BPI lead economist Jun Neri said with November inflation remaining below the two percent target, the central bank has room to cut its policy rates further in the coming months.

“We expect a 25-bp cut in the BSP’s policy meeting this week, consistent with the recent signals from the central bank,” Neri said in a note.

He added that a gradual easing path could bring the policy rate down to four percent by 2026, although overly aggressive cuts may prompt abrupt reversals if inflation unexpectedly spikes.

Inflation eased to 1.5 percent in November from 1.7 percent in October, undershooting market expectations. Core inflation likewise slipped to 2.4 percent from 2.5 percent, bringing year-to-date inflation to 1.6 percent and core inflation to 2.4 percent.

Looking ahead, Neri noted that inflation may rise but should remain within manageable levels in the first half of 2026 in the absence of major supply shocks.

He cited potential downside pressure on global oil prices as producers ramp up output, as well as slower gross domestic product (GDP) growth due to weak infrastructure spending that could temper demand-driven inflation.

However, he warned that fading base effects from rice, geopolitical tensions and peso depreciation tied to foreign outflows pose upside risks.

Other economists echoed expectations of a 25-bp reduction on Dec. 11.

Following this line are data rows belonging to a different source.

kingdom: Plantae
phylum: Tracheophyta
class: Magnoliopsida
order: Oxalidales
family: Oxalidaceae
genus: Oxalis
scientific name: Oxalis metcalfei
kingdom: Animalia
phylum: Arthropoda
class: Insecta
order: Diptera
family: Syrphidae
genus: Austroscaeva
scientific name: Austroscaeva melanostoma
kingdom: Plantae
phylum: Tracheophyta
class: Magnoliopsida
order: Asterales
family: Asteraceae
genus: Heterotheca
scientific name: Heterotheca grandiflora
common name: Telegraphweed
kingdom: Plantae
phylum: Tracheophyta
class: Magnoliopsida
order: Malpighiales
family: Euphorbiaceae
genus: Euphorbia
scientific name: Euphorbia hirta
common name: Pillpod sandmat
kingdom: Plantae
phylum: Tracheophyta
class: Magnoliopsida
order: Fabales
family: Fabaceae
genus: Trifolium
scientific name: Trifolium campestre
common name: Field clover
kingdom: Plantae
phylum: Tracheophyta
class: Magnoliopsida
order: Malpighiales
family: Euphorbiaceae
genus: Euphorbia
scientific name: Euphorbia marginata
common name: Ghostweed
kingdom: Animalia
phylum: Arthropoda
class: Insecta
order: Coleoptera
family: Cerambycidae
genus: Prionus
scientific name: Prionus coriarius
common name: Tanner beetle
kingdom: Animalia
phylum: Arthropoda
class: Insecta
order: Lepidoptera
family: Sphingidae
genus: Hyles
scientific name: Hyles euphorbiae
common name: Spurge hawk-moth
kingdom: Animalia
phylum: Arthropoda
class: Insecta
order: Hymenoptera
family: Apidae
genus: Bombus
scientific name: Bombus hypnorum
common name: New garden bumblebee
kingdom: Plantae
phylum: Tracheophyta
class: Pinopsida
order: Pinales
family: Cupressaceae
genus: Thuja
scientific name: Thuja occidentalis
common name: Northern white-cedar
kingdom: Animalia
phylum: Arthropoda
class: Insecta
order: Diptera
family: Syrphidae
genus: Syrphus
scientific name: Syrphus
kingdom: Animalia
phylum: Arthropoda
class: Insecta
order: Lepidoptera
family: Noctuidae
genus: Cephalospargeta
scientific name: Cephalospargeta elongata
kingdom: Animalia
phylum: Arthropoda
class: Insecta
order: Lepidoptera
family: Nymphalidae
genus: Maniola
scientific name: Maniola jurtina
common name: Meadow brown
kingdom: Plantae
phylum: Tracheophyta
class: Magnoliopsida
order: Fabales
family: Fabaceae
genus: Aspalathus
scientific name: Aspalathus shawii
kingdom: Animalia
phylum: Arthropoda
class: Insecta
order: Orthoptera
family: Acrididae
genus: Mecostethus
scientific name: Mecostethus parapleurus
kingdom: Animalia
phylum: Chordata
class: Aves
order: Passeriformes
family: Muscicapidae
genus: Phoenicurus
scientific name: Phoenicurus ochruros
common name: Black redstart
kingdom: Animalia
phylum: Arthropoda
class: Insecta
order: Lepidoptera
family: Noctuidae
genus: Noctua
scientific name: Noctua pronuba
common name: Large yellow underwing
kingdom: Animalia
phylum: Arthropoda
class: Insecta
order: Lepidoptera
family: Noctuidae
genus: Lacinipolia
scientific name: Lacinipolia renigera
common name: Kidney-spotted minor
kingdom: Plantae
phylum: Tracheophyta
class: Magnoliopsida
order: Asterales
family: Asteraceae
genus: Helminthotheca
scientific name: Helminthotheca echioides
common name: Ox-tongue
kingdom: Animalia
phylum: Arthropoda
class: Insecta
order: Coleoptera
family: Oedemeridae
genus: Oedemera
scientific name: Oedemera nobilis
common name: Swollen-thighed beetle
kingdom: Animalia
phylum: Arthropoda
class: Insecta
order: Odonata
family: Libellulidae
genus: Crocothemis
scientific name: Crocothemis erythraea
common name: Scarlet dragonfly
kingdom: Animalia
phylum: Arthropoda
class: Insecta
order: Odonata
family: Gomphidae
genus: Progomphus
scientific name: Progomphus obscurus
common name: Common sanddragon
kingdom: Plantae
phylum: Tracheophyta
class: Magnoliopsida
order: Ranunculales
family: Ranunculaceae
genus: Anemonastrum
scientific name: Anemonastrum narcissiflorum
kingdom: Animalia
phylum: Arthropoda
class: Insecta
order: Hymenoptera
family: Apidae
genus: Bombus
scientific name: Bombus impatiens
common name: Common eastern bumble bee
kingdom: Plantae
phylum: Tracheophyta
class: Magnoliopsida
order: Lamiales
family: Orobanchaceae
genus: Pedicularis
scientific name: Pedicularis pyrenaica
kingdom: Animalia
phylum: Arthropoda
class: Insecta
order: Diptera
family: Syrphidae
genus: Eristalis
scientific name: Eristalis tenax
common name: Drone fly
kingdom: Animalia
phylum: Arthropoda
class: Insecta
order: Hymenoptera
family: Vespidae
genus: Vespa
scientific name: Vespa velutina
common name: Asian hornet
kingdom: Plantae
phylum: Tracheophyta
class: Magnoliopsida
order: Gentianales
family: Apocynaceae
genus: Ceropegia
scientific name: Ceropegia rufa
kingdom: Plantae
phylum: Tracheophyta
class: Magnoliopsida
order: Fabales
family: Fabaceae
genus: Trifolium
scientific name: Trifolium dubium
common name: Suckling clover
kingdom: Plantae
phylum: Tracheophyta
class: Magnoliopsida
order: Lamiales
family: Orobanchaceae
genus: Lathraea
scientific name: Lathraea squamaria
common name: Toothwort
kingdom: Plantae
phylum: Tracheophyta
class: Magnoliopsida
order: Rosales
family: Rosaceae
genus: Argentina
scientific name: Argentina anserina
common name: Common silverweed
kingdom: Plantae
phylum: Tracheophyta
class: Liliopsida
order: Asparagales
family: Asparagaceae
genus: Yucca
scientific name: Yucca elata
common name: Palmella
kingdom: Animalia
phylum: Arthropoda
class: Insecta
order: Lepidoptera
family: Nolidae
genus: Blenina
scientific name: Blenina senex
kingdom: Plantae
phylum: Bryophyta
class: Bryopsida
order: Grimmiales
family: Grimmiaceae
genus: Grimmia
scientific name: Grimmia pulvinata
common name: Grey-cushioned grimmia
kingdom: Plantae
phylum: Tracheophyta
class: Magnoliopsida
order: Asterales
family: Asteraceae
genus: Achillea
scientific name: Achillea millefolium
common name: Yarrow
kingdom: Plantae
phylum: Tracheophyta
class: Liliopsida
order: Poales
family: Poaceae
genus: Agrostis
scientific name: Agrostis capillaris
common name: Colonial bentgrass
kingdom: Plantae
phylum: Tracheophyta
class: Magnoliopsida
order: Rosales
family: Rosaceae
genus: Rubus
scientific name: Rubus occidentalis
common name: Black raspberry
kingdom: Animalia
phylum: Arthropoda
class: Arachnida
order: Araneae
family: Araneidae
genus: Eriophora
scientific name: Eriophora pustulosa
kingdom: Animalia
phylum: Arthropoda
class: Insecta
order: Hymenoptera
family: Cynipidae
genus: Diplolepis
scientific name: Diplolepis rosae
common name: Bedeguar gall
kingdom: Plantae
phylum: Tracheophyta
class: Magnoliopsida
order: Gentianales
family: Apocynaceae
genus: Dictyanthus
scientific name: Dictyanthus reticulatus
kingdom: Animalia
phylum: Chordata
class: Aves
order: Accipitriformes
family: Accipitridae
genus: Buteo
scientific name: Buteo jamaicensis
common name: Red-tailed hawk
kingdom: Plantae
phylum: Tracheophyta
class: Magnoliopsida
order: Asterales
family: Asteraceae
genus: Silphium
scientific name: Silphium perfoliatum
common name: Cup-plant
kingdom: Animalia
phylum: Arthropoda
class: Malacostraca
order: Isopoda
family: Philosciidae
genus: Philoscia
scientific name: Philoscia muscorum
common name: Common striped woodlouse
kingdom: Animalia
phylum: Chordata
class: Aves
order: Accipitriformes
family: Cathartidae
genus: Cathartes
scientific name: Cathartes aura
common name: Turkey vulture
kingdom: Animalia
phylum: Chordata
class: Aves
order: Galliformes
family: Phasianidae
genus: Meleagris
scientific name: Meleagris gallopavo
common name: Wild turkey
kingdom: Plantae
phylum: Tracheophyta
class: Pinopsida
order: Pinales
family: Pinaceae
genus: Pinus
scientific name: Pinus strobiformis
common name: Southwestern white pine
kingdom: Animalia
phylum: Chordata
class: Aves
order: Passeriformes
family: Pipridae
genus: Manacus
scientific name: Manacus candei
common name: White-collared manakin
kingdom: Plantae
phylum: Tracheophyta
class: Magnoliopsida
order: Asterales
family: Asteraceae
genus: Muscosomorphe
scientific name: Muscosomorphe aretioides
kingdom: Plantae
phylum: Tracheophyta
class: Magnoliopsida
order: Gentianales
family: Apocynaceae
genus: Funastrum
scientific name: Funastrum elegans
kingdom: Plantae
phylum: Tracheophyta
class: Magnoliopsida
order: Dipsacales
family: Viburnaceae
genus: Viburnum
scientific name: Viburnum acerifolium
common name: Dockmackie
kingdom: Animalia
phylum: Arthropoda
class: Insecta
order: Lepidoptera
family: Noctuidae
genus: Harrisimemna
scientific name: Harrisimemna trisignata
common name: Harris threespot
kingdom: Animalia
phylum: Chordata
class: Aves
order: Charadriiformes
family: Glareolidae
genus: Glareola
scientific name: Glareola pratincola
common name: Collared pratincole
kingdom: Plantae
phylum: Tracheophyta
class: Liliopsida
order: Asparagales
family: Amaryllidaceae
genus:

Security Bank research head and chief economist Angelo Taningco said he expects the policy rate to be lowered to 4.5 percent from the current 4.75 percent.

“I expect the BSP to cut the policy rate by 25 basis points to 4.5 percent. Factors considered for a rate cut include tepid GDP growth and benign inflation,” Taningco said, adding that the bank forecasts full-year inflation at 1.7 percent.

UnionBank chief economist Carlo Asuncion said inflation remaining well below the two to four percent target and weakening growth momentum support a rate cut.

“This move would help support domestic demand while global easing trends reduce pressure on the peso. For 2025, we see full-year inflation averaging around 1.6 percent, reflecting subdued food and energy prices and soft demand-side pressures.”

Metrobank analysts Marian Florendo and Yoshitaka Hirakawa said they expect the BSP to match the US Federal Reserve’s anticipated 25-bp cut this week, keeping the interest rate differential steady at 75 bps.

They noted that maintaining this spread “may mitigate further pressure on the peso amid an already elevated forex spot rate which currently hovers around the higher end of the 58 level, and grazing the 59 level.”

They added that the BSP’s October rate cut was intended to pre-emptively counter sluggish growth, a concern that may again influence policymakers. Third-quarter GDP growth slowed to four percent, weighed down by weak government spending and a softening in household consumption.

Dutch financial giant ING likewise expects a 25-bp cut, citing rising concerns that muted public expenditure could become a longer-term drag.

The bank lowered its full-year growth forecast to 4.7 percent from 5.2 percent, saying that while agriculture and consumption may rebound in the fourth quarter, investment and government spending will likely stay subdued.

“This strengthens our call for a 25-bp rate cut by the BSP on Thursday,” ING said.

The BSP will hold its policy meeting on Dec. 11, its last for the year, as it weighs the need to support a cooling economy while guarding against potential inflation risks.